Marriage is not rocket science, and it's not magic. It's just work -- very rewarding work, to be sure. If you or your wife think it should be a emotionally stimulating a romantic comedy, you need to lay off the drugs. (Now, of course you'll tell yourself, and tell me, that this is not the case -- but I'm suggesting you probe some of your unspoken expectations to see if maybe, just maybe, they've been colonized by pop culture. If you're not turned off by adult language, read the first essay in Chuck Klosterman's Sex, Drugs, and Cocoa Puffs.)
I'd suggest the same take-no-prisoners approach to your "dream." You're a musician.

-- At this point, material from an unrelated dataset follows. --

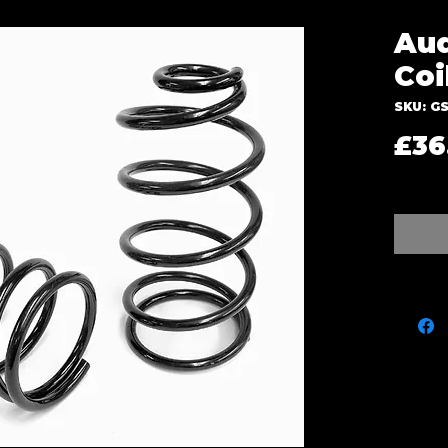
Aud
Coi
SKU: GS
£36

Great (me too -- my master's is in composition). You have some talent. Awesome. You're actually getting paid. Double awesome. You'd like it to go somewhere. Definitely. This is all very reasonable.
So let me be blunt. Stop getting the telos of your life from Success magazine and don't listen to people who use the word "Irrefutable" in their book titles.
Work hard. Practice. Explore those symphonies in your head. Be present and available to the opportunities that come your way. At the same time, be present an available to your wife. Make her an ally in your aspirations to be a better musician.
Is it possible those things could come into conflict? Of course. But don't narrate them that way unless you have a good reason to do so, and especially be wary of using that as a way of avoiding the fact that there's tension in your marriage because sometimes you're an asshole. I'm guessing, of course. But I'm not wrong. :)
July 3, 2011 at 9:26 PM
Ah...I just around to publishing your comments. They are much appreciated. Brian, your advice is great; but it's really complicated. It's been about a month since I wrote this post; and of course I love my wife; but somehow I've lost any attraction toward her. This concerns me; this (non) feeling. It's been this way for awhile, but recently a lot less.
Ted, I am honored to have you as a friend; at least online for now. Yeah, I used to be a sucker for "Motivational Speakers." Success is just really igniting passion and turning it into motivation, no matter what the obstacle. And yes, I am an asshole. I will seek secular counseling because my marriage is on the brink, I'm afraid of hurting people. But that's inevitable, because I exist.
July 4, 2011 at 2:25 AM
Thanks, Jesse. It's true that we inevitably hurt people (even when we're trying not to; sometimes, tragically, our very efforts to not hurt people end up hurting them). What I'm trying to suggest is that this is pretty normal, and if there's tension it need not be some sign from the gods.
As for your response to Brian, it may that your "loss of attraction" is also normal, and nothing more than the initial infatuation -- which, from an evolutionary perspective, need last only as long as it takes to make babies, which isn't that long -- has finally run its course.
I am not googly-eyed over my wife. I like my wife, and I love my wife, and we've still got it in terms of sexual chemistry (but see above; this is biology, baby). But I'm not "head over heels" like I once was, some twenty years ago. :)
For awhile I thought this was a problem. And when I met other women with whom there was a bit of a spark, I wondered if maybe I'd made the wrong choice. After I actually had an affair with one of them, it began to dawn on me: I'm chasing a specter. Sure, the next piece of ass down the line might give me a charge that I think I'm missing. And that will fade. So I'll look for the next one, and so on, until I become my dad, who is estranged from his fifth wife (my therapist, who does not mince words, said "well at least he had the decency to marry his love interests").
Anyway, the affair, and the aftermath, and the recognition that my wife was willing to fight for our marriage when I was willing to give up and chase skirts, helped to demystify the whole thing to me.